Embora a poluição do ar tenha diminuído ao longo do último meio século, foi somente nas últimas duas décadas que o Reino Unido viu a redução mais significativa na queima de madeira em ambientes fechados, na queima de carvão e na emissão de gases de escape de veículos em cidades e vilas. E como as mutações genéticas podem ocorrer até 30 anos antes do desenvolvimento do câncer, espera-se que o número de casos continue a aumentar.
Especialistas dizem que a boa notícia é que se a poluição do ar continuar a cair, essas taxas de câncer também poderão diminuir.
No entanto, outros sugerem que os hormônios podem desempenhar um papel.
"Alguns levantaram a hipótese de que o aumento do risco de câncer de pulmão em mulheres que nunca fumaram poderia ser hormonal – o estrogênio poderia ter um papel", disse o Dr. Robert Hynds, pesquisador sênior em biologia e desenvolvimento do câncer no University College London. "Outros especulam que isso poderia ser devido à maior suscetibilidade das mulheres a doenças autoimunes, que causam inflamação no corpo, aumentando potencialmente o risco de câncer."

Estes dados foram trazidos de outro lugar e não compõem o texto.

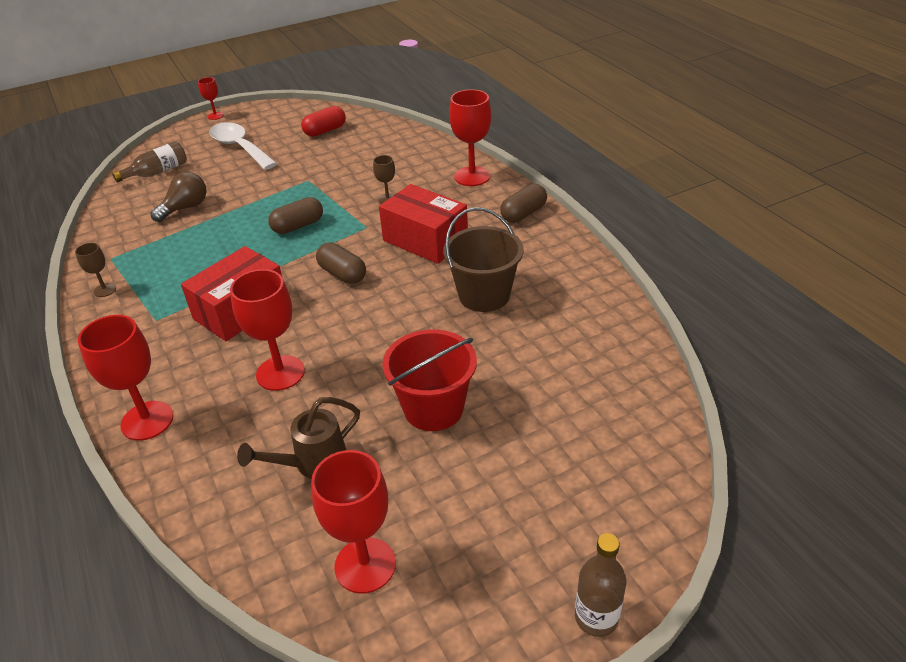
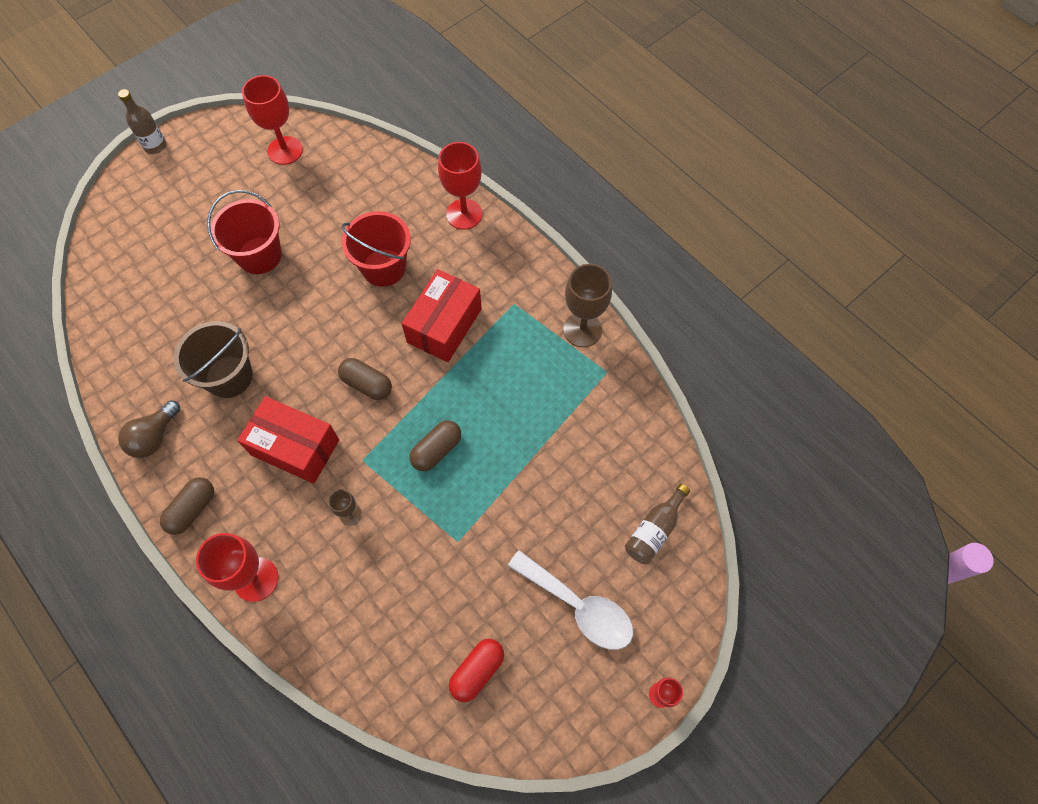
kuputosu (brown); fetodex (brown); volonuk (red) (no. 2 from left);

Não é tão simples quanto com o tabagismo, que sabemos que causa câncer de pulmão. Acreditamos que a poluição do ar – tanto em ambientes internos quanto externos – promove o câncer de pulmão de alguma forma, mas isso ainda não é tão bem compreendido e estudado.
As descobertas recentes deixam os pesquisadores um passo mais perto de identificar indivíduos de alto risco e prevenir a doença, diz o Dr. Hill.

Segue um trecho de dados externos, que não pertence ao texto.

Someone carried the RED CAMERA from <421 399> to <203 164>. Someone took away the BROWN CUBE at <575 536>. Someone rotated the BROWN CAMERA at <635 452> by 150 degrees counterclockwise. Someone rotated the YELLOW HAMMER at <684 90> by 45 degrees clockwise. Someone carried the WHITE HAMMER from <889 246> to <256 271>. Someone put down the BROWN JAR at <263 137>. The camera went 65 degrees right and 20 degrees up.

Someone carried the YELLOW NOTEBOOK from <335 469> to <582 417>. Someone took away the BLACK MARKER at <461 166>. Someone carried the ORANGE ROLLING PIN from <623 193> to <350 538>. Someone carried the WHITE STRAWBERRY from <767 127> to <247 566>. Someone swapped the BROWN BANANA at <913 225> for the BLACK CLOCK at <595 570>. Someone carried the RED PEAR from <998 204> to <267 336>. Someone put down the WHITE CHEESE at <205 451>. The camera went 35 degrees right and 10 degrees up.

Os tratamentos para cânceres de pulmão com mutação genética já são mais avançados do que para muitos outros tipos. Em vez de quimioterapia extenuante, os pacientes frequentemente recebem medicamentos direcionados chamados inibidores de tirosina quinase. Tomados diariamente, esses comprimidos bloqueiam a atividade do gene defeituoso, interrompendo o crescimento do tumor e mantendo o câncer sob controle – muitas vezes por anos.
Para Amy, a terapia direcionada permitiu que ela vivesse mais ou menos normalmente desde o diagnóstico. Agora com 26 anos, ela continua trabalhando, adora caminhar, fazer trilhas e sair com os amigos, e já esteve em Glastonbury cinco vezes.
Em 2020, Mel Erwin, então com 51 anos, inicialmente suspeitou que sua falta de ar fosse causada por Covid longa
Quando começou a sofrer de falta de ar e fadiga, em 2020, Mel Erwin, então com 51 anos, presumiu que se tratava de Covid longa — as consequências persistentes de um surto desagradável do vírus que ela havia contraído meses antes.
Quando ela finalmente foi ao seu clínico geral, foi encaminhada para fazer um raio-X do tórax e exames de sangue — e recebeu um telefonema na mesma tarde.
"Meus exames de sangue estavam bons, mas encontraram uma massa no meu pulmão esquerdo", lembra Mel. "Perguntei se era Covid ou câncer – e ele disse que podia ser câncer."
No dia seguinte ao seu 52º aniversário, Mel teve metade do pulmão esquerdo removido. Mas, dois anos depois, uma tomografia mostrou novas lesões em ambos os pulmões, pequenas demais para biópsia.
Após mais dois anos de monitoramento, Mel foi diagnosticado com câncer de pulmão avançado e incurável.
Agora, ela está tomando uma terapia direcionada, chamada Osimertinibe, para inibir a mutação genética que está causando o crescimento e a disseminação do câncer. "Isso me permite viver bem, e pretendo viver por décadas", disse Mel, que está treinando para o passeio de bicicleta beneficente Tour de 4, promovido por Sir Chris Hoy.
No futuro, porém, ela espera que mais pessoas saibam que é possível ter câncer de pulmão sem um histórico de tabagismo — e que façam isso caso apresentem algum sintoma da doença.
"Não se preocupe em se tornar um incômodo — seja um incômodo se algo estiver errado", ela insistiu.